BigData and Kubernetes: love at first sight

A couple of years ago, I fell in love with Kubernetes, I started to play with, and I began to introduce it into the software architecture I designed and implemented.

I’ve never regretted that choice, the abstraction layer provided by k8s and its flexibility helped me a lot in putting together sophisticated platforms. I don’t want to discuss the good and the bad of k8s, and I think that most of the people believe that k8s event with its limitation has been a significant advancement in infrastructure management.

What I started to investigate in the last year is how k8s could be used for deploying complex distributed platforms like the ones popular in the BigData world. In the last ten years, I’ve been mainly focused on architecting BigData platforms, including the installation of Hadoop on big clusters, so I know the burden in installing Hadoop on tens of machines, with Kerberos, all the SSL/TLS stuff.

So, I thought that k8s could be the ideal system for mitigating all that complexity. I didn’t discover anything, and there is a flourishing of “kerberization” for all the most popular BigData platforms like Cassandra, Scylla, Kudu, Presto, etc. Moreover, a BigData giant like Cloudera embraced this approach with its new product offers.

Nevertheless, since I’m still a hands-on architect and I love to make my hands dirty, I decided to put together a full BigData stack completely deployable on k8s. My experiment is nothing more than a toy, but perhaps it could be used for quickly providing a BigData setup for a small group of persons where security is not the primary concern.

My stack contains:

  1. Openebs an extremely simple to use storage layer for k8s
  2. Minio a great S3 clone
  3. Dremio a powerful parallel SQL engine fully integrated with S3/Minio
  4. Kafka one of the best parallel message brokers around
  5. NiFi simple and robust data pipeline automation tool
  6. Openwhisk a multilanguage serverless platform
  7. Jupyterhub multi-user server for Jupyter notebooks

I played a lot with this stack running on my tiny NUC 4-node cluster at home, it really works well and I’m using it with Spark running on k8s as well, lot of experiment with NiFi and Kafka, Spark structured streaming, etc. I found it very nice as a small BigData lab where I could try what I have in mind.

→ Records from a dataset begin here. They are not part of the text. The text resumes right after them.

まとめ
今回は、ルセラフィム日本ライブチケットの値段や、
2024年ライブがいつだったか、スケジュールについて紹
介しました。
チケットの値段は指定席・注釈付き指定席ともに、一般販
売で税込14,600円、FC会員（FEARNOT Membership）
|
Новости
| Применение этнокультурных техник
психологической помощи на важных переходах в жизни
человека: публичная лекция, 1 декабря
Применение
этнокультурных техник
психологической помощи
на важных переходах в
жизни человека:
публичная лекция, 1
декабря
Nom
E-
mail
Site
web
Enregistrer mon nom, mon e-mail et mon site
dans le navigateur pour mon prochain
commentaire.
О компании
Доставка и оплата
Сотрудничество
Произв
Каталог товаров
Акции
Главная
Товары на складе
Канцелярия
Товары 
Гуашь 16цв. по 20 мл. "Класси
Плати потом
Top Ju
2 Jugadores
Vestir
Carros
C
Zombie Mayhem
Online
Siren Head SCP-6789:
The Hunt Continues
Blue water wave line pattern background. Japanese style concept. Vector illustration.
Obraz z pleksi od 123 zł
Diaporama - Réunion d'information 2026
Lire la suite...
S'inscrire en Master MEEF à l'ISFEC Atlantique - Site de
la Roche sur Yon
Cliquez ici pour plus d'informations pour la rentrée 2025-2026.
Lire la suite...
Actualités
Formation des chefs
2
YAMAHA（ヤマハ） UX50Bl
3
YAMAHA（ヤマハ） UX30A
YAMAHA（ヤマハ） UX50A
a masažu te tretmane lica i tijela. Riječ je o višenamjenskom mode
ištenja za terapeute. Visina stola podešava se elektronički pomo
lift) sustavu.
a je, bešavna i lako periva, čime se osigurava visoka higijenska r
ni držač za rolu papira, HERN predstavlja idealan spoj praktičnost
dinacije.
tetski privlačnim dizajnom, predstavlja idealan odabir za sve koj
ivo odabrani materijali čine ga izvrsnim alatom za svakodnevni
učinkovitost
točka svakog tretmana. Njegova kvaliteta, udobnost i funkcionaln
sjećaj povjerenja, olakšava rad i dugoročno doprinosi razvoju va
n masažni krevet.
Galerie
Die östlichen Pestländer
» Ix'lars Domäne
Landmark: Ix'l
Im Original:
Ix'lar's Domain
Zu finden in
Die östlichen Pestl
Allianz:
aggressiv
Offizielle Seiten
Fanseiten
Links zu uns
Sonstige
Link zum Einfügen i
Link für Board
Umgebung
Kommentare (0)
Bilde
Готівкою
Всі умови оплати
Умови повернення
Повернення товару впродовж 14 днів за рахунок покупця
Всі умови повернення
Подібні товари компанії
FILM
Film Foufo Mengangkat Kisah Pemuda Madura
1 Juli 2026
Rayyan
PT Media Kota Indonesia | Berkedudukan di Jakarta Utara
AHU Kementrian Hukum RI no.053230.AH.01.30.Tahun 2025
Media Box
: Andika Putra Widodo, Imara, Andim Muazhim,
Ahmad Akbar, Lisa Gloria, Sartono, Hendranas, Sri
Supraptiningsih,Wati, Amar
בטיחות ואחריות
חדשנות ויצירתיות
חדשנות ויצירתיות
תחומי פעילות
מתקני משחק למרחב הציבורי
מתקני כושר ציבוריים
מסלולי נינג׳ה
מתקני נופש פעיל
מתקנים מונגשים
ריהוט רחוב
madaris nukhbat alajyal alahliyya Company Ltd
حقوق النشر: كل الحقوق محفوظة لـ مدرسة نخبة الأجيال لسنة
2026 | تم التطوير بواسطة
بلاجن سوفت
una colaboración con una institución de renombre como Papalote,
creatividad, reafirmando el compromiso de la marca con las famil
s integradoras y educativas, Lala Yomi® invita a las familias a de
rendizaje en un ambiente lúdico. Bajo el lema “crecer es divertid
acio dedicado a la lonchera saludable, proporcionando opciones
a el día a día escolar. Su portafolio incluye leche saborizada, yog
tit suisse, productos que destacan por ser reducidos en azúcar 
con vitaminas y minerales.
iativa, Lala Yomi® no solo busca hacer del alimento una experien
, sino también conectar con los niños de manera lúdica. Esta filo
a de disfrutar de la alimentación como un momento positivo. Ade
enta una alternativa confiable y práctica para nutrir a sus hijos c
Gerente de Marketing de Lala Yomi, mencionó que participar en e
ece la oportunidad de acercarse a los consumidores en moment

The deployment is very simple. I’m using bash scripts and the popular helm k8s packaging with some level of parametrization.

You can find the entire project here on Github, and let me try to explain a bit better how it works.

After cloning the project, you can find a config file where you could customize a couple of things depending on your environment. In the config file, I put a description, I hope it’s enough descriptive.

This config file is used by a simple templating mechanism that generates values yaml file in the directory helm/values. In that directory, you can find one values-<platform>.yaml.template, one for each target platform.

If you look at any of those templates you could find that the variables needed to be substituted by the values in the config file are surrounded by {{ }}.

Once modified the config file, just running ./ should put everything together.